I’ve seen often this Zen-ish call that “when you wash the dishes, wash the dishes.”  I’ve tried this, and all that happens to me personally is I feel the misery that walks with me every step of every day.  This is information, I supposed, worth knowing.  It is better to know who you are than to not know who you are, but I want something even from mundane tasks more than an absence of everything else.

What I want is a feeling of connection, of value even in the trivial, but I have not yet figured out how to do this, although I do have a current hypothesis: what I see clearing the blockages is the flow of energy through me, from God to God.

One of the most important Kum Nye exercises is called the Gold Heart Thread, and consists in nothing more than standing with your arms straight out to your sides, slightly bent, with your head straight or perhaps pointing slightly upward.  You do this for 10 minutes.

If you try this, most will find that your shoulders start hurting rapidly.  10 minutes is a long time.  But reportedly people work up to an hour or more, not as a feat of muscular endurance, but by enabling a specific type of energy flow.

The key, I am realizing, is that energy flows out from the heart through the arms.  But most people have many blocks.  They stop the energy unconsciously.  We oppose work.  We oppose difficulty.  We have in America today this notion that work is either a bad word, or something to be done simply to survive, or something to be done obsessively, so we can “get ahead” in the “rat race”, so we can “succeed”, and everybody look at us in envy.

But most people work for the work  for the weekend.  Most people are waiting on retirement, so this thing they dislike will be done, and they can do something close to nothing, and quite frequently the same as the day before.

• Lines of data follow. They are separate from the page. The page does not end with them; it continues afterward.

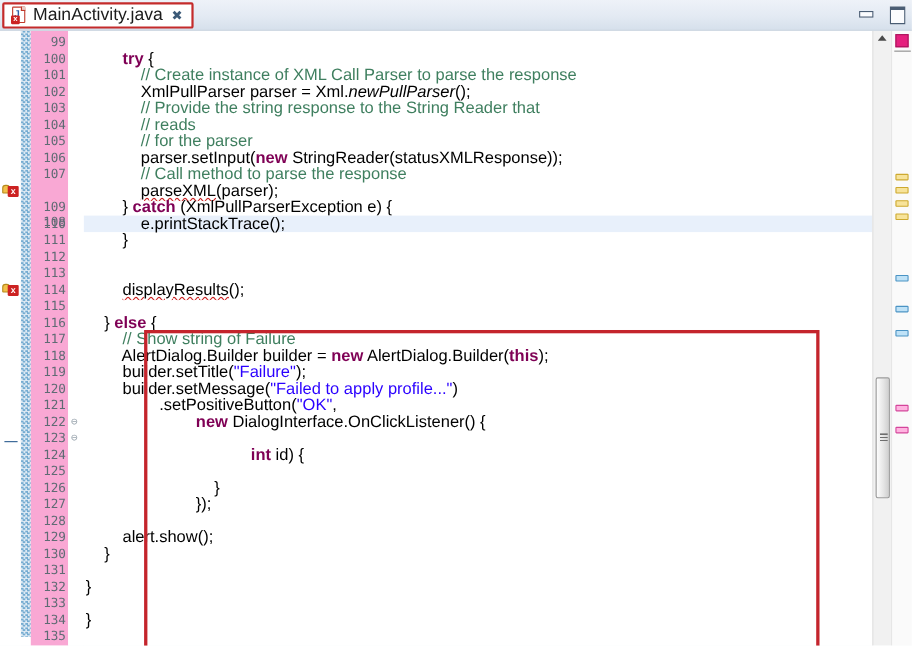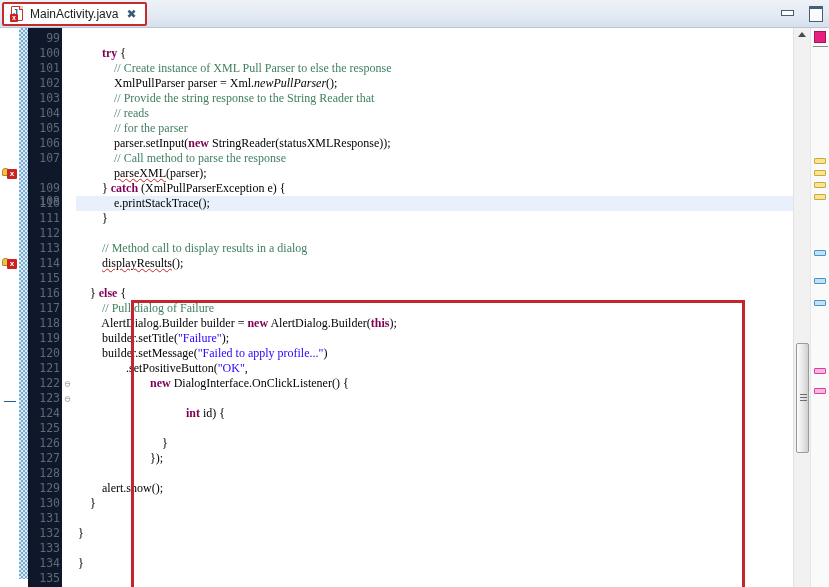--- a/index.html
+++ b/index.html
@@ -35,7 +35,7 @@
   }
   .tab-label {
     font-family: "Liberation Sans", sans-serif;
-    font-size: 12px;
+    font-size: 16px;
     color: #1b1b1b;
     white-space: nowrap;
     line-height: 1;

What happens when you embrace difficulty, take it into your heart, not in a spirit of resentment, but as a wind beneath your wings, without which you could never fly?

And I will add that there are intermediate positions possible between the idea that God is all loving and that everything always works out no matter what decisions we make; and the idea that God either does not exist at all, or is completely indifferent or even malevolent.

It is possible we live in what I might call an Adult universe, in which our decisions count, and in which relative failure is always possible.  It is possible God is a sort of parent who gravitates to those who try, and distances himself from those who do not.  Our decisions may matter, as the Bible teaches.

And this may be true even when our decisions are very difficult.

Particularly when you add reincarnation to the mix, it may be that all of us have ample time to get things right, although it may be that people also suffer the consequences of their decisions for hundreds of thousands of years.

This is all a little hippy-dippy, but what I am searching in my own self for is the next step I need to take.  What I have found is that important change is gradual, and often happens before we realize it, but most of the time the ground has to be set with IDEAS, which, when seeded in an unconscious which has been prepared, bear fruit almost automatically over some time horizon.  Thoughts matter.  They are not all that matter, or even the most important thing, but they cannot be divorced from primary experience.  There are no real advantages to stupidity or naivete, except in contradistinction with truly bad ideas.

That, in my world, is my form of optimism.